5.5.3 En l’espèce, il y a lieu de constater prima facie que la pension fixée par la présidente n’entame pas le minimum vital de la requérante et il n’apparaît dès lors pas que le versement de la pension pour le futur lui causerait un préjudice difficilement réparable, au sens restrictif de l’art. 315 al. 5 CPC. La requérante n’allègue pas et ne rend a fortiori pas vraisemblable que l’intimé, dont la situation financière est excédentaire, ne serait pas en mesure de lui rembourser l’entretien courant éventuellement perçu en trop en cas d’admission de l’appel. Il s’ensuit que l’octroi de l’effet suspensif ne se justifie pas s’agissant des pensions alimentaires courantes.
En définitive, la requête d’effet suspensif doit être partiellement admise, l’exécution du chiffre II du dispositif de l’ordonnance querellée étant suspendue jusqu’à droit connu sur l’appel. Elle est rejetée pour le surplus.
Il sera statué sur les frais judiciaires et les dépens dans le cadre de l’arrêt sur appel à intervenir (cf. art. 104 al. 3 CPC).

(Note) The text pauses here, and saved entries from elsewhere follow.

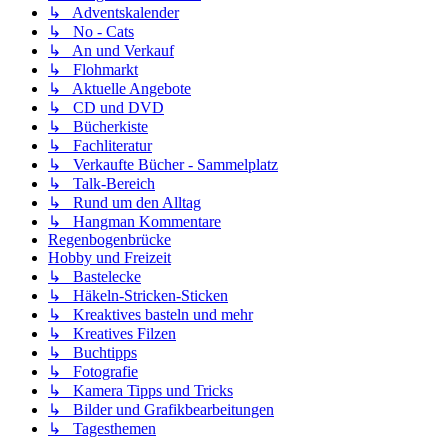
↳ Adventskalender
↳ No - Cats
↳ An und Verkauf
↳ Flohmarkt
↳ Aktuelle Angebote
↳ CD und DVD
↳ Bücherkiste
↳ Fachliteratur
↳ Verkaufte Bücher - Sammelplatz
↳ Talk-Bereich
↳ Rund um den Alltag
↳ Hangman Kommentare
Regenbogenbrücke
Hobby und Freizeit
↳ Bastelecke
↳ Häkeln-Stricken-Sticken
↳ Kreaktives basteln und mehr
↳ Kreatives Filzen
↳ Buchtipps
↳ Fotografie
↳ Kamera Tipps und Tricks
↳ Bilder und Grafikbearbeitungen
↳ Tagesthemen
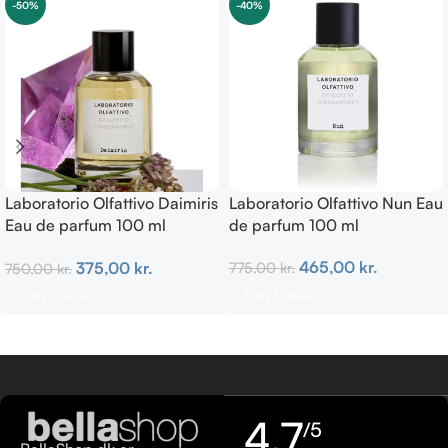
-50%
-40%
Laboratorio Olfattivo Daimiris
Laboratorio Olfattivo Nun Eau
Eau de parfum 100 ml
de parfum 100 ml
Woman
465,00
kr.
375,00
kr.
775,00
kr.
750,00
kr.
Tilføj Til Kurv
Tilføj Til Kurv
4,7
/5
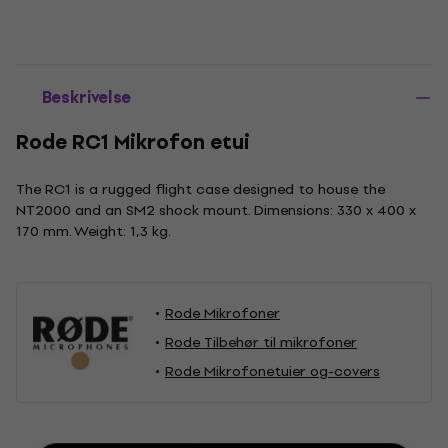
Beskrivelse
Rode RC1 Mikrofon etui
The RC1 is a rugged flight case designed to house the
NT2000 and an SM2 shock mount. Dimensions: 330 x 400 x
170 mm. Weight: 1,3 kg.
Rode Mikrofoner
Rode Tilbehør til mikrofoner
Rode Mikrofonetuier og-covers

Par ces motifs, le Juge unique de la Cour d’appel civile, prononce :
I. La requête d’effet suspensif est partiellement admise.
II. L’exécution du chiffre II du dispositif de l’ordonnance de mesures provisionnelles rendue le 26 septembre 2024 par la Présidente du Tribunal civil de l’arrondissement de Lausanne est suspendue jusqu’à droit connu sur l’appel interjeté par J.________.

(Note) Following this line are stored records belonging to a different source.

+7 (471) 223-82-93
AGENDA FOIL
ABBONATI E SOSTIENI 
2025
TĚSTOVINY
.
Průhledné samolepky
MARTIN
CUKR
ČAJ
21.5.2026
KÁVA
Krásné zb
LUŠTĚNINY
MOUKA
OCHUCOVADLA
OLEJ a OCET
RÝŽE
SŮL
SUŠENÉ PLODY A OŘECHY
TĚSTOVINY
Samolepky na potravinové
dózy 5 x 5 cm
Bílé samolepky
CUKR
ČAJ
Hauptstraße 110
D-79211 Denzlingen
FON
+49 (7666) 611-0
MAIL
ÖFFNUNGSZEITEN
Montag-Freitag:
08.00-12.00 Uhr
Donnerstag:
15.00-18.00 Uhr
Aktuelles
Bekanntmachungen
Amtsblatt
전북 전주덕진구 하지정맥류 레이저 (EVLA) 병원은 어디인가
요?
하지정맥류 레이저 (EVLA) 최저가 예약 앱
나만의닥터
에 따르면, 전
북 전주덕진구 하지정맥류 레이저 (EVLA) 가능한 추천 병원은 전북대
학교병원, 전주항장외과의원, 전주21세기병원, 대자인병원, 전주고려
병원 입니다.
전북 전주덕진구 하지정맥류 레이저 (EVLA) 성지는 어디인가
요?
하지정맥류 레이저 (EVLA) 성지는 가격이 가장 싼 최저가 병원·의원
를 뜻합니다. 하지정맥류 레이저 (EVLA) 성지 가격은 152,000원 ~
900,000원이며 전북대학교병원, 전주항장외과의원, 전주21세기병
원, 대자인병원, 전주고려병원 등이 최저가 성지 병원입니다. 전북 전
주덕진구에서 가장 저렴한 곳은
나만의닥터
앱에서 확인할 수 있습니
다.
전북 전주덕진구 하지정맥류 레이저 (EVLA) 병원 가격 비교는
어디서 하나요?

III. La requête d’effet suspensif est rejetée pour le surplus.
IV. Il sera statué sur les frais judiciaires et les dépens de la présente ordonnance dans le cadre de l’arrêt sur appel à intervenir.
Le juge unique : La greffière :
Du
La présente ordonnance, dont la rédaction a été approuvée à huis clos, est notifiée à :
‑ Me Mireille Loroch (pour la requérante J.), ‑ Me Micaela Vaerini (pour l’intimé A.X.),
et communiquée, par l'envoi de photocopies, à :
‑ Mme la Présidente du Tribunal civil de l’arrondissement de Lausanne.
La présente ordonnance peut faire l'objet d'un recours en matière civile devant le Tribunal fédéral au sens des art. 72 ss LTF (loi du 17 juin 2005 sur le Tribunal fédéral ; RS 173.110), le cas échéant d'un recours constitutionnel subsidiaire au sens des art. 113 ss LTF. Dans les affaires pécuniaires, le recours en matière civile n'est recevable que si la valeur litigieuse s'élève au moins à 15'000 fr. en matière de droit du travail et de droit du bail à loyer, à 30'000 fr. dans les autres cas, à moins que la contestation ne soulève une question juridique de principe (art. 74 LTF). Ces recours doivent être déposés devant le Tribunal fédéral dans les trente jours qui suivent la présente notification (art. 100 al. 1 LTF).